Już podczas zagranicznych występów z Myslovitz zacząłem przyglądać się tym wydarzeniom nie tylko od strony fanów, ale i uczestnictwa w dużym muzycznym przedsięwzięciu. Obserwowałem całość pod kątem infrastruktury, zabezpieczenia elementów niezbędnych do zorganizowania imprezy masowej na wysokim poziomie, a na które zazwyczaj – jako widzowie – w ogóle nie zwracamy uwagi – chyba, że coś się nie uda, wtedy widać to jak na dłoni…

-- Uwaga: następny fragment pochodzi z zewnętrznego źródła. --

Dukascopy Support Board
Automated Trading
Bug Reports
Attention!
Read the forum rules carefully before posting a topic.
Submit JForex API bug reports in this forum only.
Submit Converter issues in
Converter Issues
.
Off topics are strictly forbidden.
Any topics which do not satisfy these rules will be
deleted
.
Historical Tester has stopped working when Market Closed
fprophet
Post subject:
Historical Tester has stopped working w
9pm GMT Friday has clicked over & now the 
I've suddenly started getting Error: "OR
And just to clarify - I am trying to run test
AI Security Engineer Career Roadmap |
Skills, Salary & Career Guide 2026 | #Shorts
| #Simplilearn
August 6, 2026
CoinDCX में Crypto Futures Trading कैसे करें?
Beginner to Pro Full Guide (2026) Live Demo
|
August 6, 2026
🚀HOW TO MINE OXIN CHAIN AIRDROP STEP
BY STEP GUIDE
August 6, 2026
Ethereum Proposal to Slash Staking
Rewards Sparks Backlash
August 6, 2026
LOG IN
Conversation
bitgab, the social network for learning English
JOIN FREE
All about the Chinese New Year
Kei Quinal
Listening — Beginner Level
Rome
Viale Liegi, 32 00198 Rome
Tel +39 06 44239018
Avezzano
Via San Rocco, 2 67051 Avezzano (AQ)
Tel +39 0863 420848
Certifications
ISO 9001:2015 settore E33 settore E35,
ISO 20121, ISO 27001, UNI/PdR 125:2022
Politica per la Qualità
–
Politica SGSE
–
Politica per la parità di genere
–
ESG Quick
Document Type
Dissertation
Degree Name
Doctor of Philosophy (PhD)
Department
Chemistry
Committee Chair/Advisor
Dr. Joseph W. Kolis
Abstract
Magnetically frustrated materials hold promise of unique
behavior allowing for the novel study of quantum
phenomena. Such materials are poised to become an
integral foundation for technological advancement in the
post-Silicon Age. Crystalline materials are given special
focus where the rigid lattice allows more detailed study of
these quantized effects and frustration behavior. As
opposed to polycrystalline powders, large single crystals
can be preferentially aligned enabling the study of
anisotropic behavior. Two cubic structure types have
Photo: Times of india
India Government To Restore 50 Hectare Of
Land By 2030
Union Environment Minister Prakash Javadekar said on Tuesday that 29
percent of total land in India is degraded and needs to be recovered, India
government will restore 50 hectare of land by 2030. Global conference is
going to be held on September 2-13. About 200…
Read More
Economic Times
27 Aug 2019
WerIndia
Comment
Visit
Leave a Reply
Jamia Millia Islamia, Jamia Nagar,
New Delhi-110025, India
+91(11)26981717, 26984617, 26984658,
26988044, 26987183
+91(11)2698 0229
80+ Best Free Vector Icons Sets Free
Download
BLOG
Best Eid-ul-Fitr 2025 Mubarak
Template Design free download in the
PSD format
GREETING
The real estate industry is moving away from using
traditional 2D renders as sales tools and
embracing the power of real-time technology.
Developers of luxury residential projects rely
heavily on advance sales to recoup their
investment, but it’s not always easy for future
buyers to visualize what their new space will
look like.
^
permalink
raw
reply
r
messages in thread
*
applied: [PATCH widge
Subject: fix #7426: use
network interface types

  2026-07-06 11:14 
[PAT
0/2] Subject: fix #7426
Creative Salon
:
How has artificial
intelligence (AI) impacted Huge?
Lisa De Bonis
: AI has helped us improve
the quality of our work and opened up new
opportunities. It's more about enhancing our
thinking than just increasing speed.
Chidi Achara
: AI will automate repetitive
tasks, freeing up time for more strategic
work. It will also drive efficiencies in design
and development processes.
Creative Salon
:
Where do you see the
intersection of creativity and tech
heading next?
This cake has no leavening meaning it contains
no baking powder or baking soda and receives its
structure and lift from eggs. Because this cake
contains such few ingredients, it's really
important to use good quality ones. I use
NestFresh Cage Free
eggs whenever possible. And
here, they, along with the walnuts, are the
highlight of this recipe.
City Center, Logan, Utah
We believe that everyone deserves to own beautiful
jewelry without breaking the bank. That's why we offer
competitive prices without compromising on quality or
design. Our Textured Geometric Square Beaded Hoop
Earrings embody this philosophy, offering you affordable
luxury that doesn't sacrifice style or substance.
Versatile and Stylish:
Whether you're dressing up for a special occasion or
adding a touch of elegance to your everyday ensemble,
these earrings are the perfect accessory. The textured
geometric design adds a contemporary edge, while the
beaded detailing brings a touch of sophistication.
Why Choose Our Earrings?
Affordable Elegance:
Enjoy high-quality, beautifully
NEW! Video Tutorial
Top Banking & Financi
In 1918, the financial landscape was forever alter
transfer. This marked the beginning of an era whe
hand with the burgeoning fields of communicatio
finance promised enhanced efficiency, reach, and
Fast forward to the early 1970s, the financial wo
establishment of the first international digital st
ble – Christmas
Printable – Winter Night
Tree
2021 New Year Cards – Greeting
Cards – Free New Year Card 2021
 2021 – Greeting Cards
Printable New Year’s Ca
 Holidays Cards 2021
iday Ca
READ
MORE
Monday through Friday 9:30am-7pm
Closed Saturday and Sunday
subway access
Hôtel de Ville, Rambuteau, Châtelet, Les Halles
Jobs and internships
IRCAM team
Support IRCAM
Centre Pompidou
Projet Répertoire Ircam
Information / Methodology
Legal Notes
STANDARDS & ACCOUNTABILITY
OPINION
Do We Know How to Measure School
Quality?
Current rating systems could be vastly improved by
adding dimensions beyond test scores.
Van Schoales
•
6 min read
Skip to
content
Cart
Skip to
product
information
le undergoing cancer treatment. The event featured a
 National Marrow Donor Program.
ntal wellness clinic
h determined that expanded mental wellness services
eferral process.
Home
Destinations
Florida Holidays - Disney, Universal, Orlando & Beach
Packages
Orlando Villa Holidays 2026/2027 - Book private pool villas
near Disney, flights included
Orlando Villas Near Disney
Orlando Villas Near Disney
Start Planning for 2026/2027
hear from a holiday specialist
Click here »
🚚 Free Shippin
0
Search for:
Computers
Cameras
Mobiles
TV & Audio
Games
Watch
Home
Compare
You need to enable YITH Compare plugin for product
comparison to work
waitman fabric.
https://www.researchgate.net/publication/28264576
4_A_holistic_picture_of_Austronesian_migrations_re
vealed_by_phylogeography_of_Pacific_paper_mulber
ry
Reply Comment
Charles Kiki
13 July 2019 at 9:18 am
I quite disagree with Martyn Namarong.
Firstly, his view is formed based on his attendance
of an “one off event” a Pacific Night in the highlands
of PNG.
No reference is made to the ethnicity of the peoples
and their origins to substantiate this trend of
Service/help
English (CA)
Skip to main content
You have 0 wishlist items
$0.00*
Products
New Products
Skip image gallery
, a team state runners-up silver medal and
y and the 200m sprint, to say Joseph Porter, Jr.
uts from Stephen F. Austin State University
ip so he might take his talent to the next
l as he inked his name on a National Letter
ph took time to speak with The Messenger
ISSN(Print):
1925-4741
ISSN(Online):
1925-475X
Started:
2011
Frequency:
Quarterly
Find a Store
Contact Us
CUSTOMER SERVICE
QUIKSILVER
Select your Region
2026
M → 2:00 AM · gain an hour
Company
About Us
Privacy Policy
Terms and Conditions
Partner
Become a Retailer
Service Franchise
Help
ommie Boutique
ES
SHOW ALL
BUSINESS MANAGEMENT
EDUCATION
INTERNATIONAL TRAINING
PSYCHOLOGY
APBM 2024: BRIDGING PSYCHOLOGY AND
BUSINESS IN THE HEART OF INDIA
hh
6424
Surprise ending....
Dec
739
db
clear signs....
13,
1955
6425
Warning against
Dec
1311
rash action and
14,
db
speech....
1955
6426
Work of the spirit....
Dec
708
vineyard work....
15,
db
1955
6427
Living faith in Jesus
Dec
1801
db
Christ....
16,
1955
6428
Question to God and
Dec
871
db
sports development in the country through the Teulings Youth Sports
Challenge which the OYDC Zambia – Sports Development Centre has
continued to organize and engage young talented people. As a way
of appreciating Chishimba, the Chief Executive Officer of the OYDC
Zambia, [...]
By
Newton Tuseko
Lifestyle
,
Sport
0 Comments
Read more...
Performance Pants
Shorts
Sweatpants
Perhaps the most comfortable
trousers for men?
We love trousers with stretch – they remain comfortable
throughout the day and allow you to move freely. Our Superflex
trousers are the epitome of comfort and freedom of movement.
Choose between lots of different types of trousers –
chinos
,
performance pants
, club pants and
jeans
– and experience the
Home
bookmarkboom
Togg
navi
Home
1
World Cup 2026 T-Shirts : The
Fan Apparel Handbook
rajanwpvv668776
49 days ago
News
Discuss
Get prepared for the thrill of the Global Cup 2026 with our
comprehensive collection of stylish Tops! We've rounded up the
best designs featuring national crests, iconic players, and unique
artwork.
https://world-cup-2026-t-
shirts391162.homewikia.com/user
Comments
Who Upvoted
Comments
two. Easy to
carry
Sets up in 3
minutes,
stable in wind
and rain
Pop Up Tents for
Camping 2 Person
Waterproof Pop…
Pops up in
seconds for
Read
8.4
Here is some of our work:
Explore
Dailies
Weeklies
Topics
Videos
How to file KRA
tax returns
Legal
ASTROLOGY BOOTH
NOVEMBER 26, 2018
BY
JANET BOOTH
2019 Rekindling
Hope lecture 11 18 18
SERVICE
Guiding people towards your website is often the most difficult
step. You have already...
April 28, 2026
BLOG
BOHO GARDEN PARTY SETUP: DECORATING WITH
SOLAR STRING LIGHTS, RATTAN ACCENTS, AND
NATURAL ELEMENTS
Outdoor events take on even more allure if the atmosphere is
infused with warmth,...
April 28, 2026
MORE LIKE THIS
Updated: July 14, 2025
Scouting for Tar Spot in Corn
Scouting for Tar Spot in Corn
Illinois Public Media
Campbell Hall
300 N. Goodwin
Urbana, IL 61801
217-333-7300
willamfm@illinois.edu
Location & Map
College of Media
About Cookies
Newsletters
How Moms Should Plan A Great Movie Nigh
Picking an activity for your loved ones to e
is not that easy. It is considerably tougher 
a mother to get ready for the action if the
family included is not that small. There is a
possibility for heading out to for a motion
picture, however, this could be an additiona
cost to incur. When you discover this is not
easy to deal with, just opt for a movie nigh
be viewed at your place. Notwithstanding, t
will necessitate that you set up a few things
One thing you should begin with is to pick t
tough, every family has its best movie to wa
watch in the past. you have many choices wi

Po powrocie do Polski nie opuszczała mnie myśl, że brakuje nam profesjonalnych wydarzeń, ale też repertuaru, który spełniałby gusta moje oraz wielu miłośników muzyki. Zastanawiałem się, dlaczego na koncert moich ulubionych artystów muszę jechać do Pragi czy Berlina. Dlaczego omijają Polskę? Dotyczyło to wielu tras koncertowych oraz interesujących programowo festiwali. Bardzo chciałem, aby to się zmieniło i w pewnym momencie zacząłem też chcieć mieć bezpośredni wpływ na tę zmianę.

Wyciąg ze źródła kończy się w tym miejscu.